Tourists are an integral part of Istanbul as well as other popular cities. I visited Istanbul in the first half of April, before the start of the season, which starts April 15th. Dread to think what happens in the summer months.
Even though Istanbul really amazed me. I also liked crossing continents on foot :) Once from the European to Asian part and other way around. Paradoxically, Asian part occurred to be more European then the part of Istanbul lying in Europe. You really could feel like somewhere in Europe, in Italy for instance. The narrow streets with classical architecture. This is the part which in XIX century was strongly influenced be the European culture. They adopted for instance trams, machinery, fashion. While part lying on the other cost of Bosphorus tried to preserve the old order. Thus, today, there still can be found bazaars, dirty narrow streets full of merchants and mass of mosques. It is also in the Asian part where usually are held anti-government protests and riots.
At the end let me share with you the taste sensations. And these were indescribable! But you must know that I generally like to eat. And I’m not too picky either. Dessert is usually after the main dish, but this is the first thing that comes on my mind… or actually on my tongue! Baklava! With pistachios, walnuts or dozens of other variations. And all in syrups! They don’t stint sugar there. Also we tried Kunefe – fried sweet goat cheese. Heaven in mouth.

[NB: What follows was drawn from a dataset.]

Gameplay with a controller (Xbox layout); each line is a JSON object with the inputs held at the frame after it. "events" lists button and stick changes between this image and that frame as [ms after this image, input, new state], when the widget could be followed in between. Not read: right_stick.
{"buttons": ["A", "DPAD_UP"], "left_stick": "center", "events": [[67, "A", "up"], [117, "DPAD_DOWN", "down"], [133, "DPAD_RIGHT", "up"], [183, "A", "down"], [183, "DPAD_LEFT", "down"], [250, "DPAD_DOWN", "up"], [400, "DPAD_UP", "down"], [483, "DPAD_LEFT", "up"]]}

And furthermore kebaps made from minced beef or lamb, inter alia, wrapped in pita bread or in the eggplant.
I’ve always wanted to visit Istanbul, the gateway to Asia, the last station of Orient Express, where the Silk Road ended, the place of death of the national poet of Poland Adam Mickiewicz. It seemed to me in some way magical. And despite the crowds of tourists, 7 degrees Celsius, rain and gusty wind because of which my ass freeze, Istanbul is really magic.